> _Required action_
Which lines of the data below hold "Input"? Copy each of them.

> _Records for this exercise_
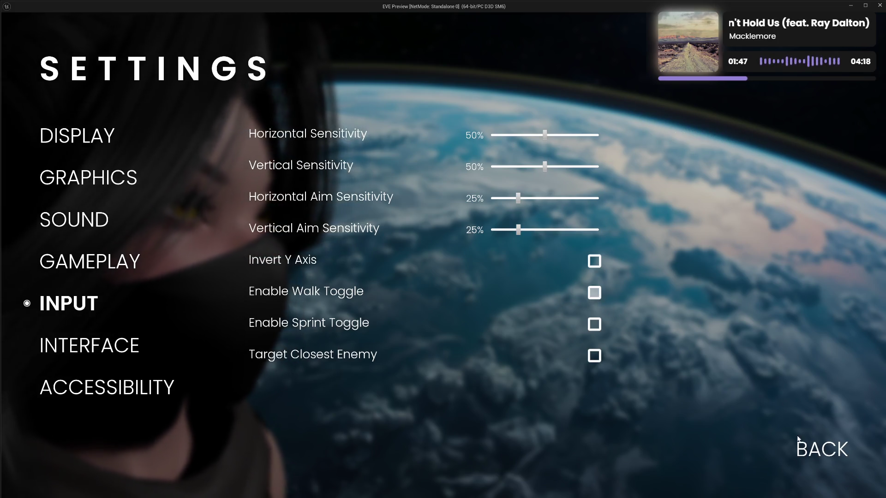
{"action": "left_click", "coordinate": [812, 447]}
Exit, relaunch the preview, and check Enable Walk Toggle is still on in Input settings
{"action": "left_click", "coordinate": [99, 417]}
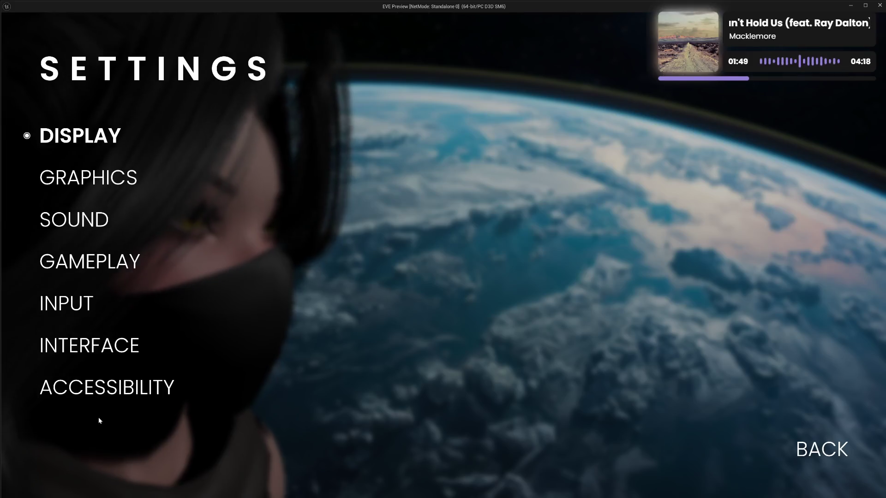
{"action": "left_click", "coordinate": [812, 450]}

---

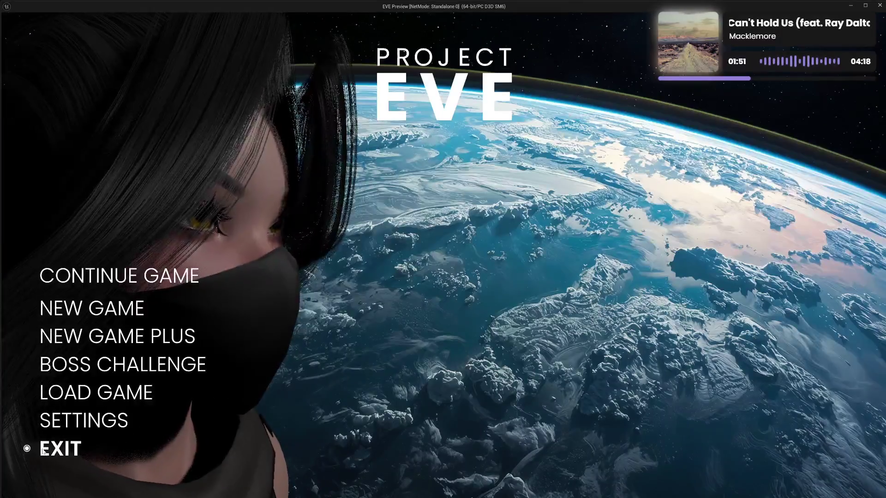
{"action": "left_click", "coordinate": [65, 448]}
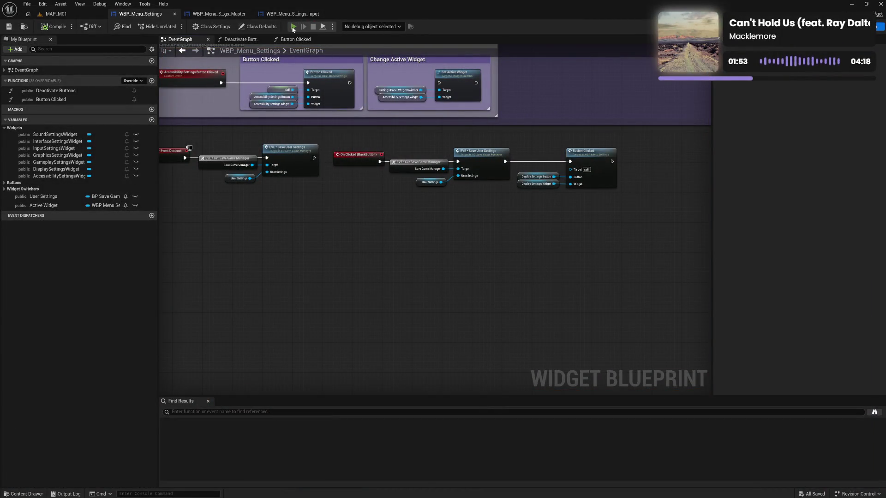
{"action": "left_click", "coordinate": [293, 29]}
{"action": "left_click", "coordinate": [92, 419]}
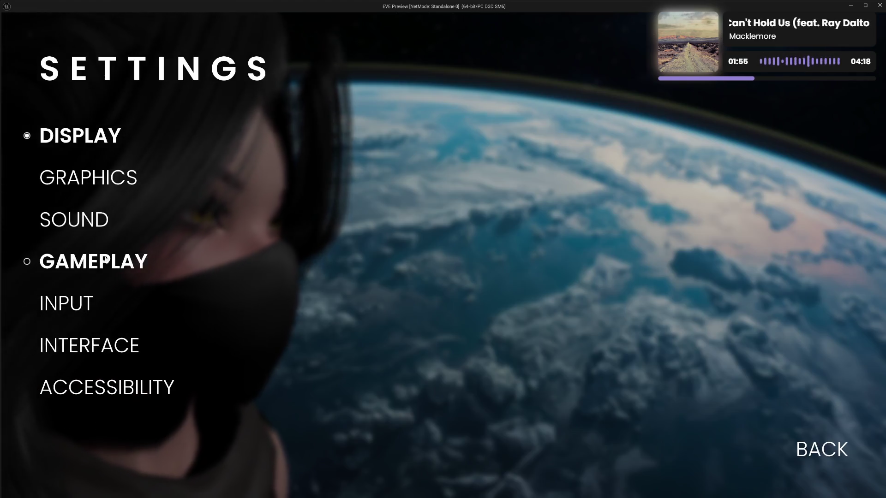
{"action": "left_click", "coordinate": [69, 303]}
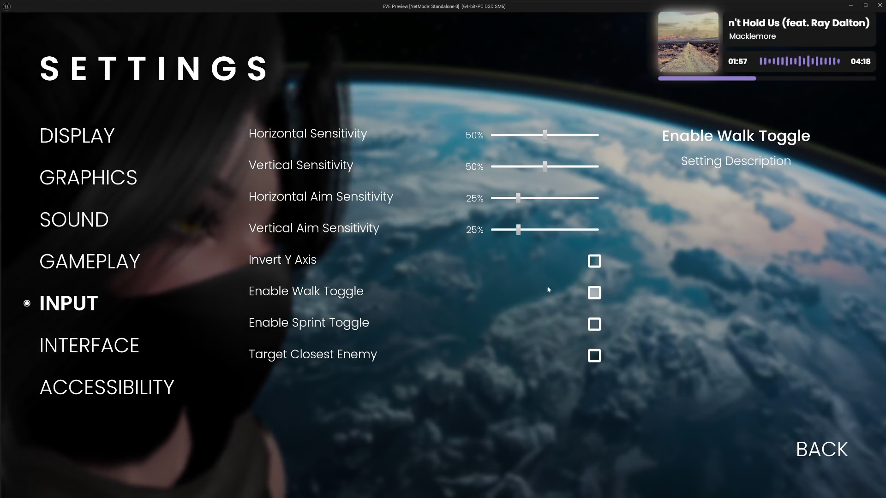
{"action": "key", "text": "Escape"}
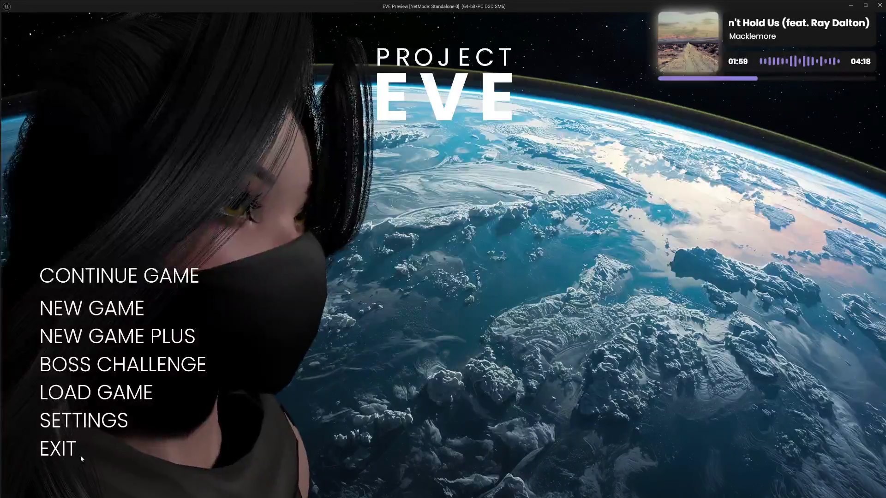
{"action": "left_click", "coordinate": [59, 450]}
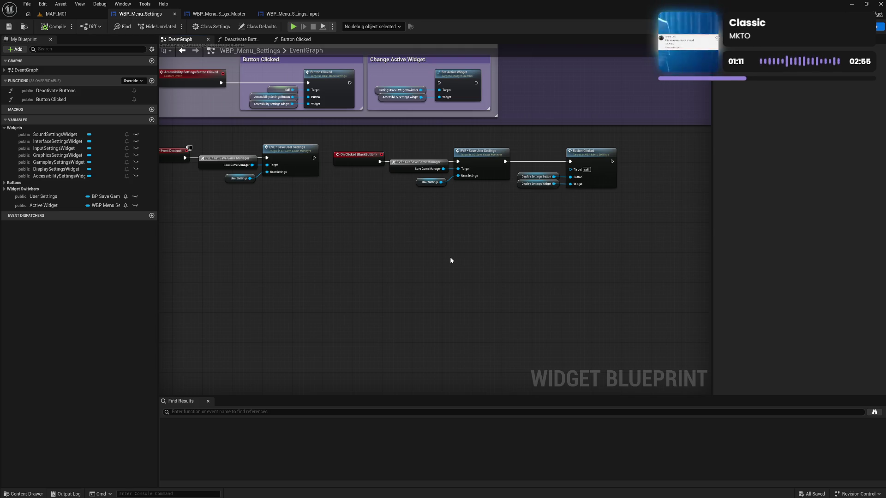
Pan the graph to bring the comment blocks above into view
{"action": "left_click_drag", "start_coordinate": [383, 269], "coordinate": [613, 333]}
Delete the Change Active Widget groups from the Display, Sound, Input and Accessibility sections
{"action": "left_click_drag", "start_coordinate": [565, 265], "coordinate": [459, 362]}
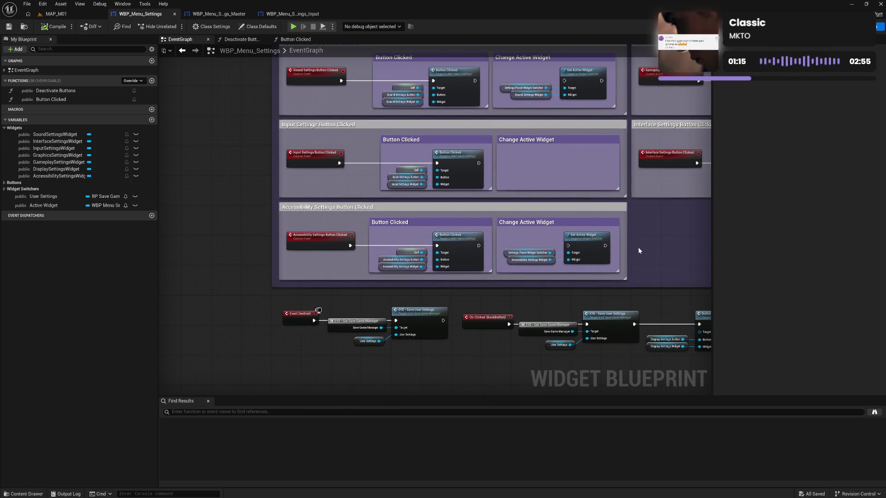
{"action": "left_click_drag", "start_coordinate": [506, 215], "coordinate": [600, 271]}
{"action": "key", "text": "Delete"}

> _Finished exercise_
Exit, relaunch the preview, and check Enable Walk Toggle is still on in Input settings
Delete the Change Active Widget groups from the Display, Sound, Input and Accessibility sections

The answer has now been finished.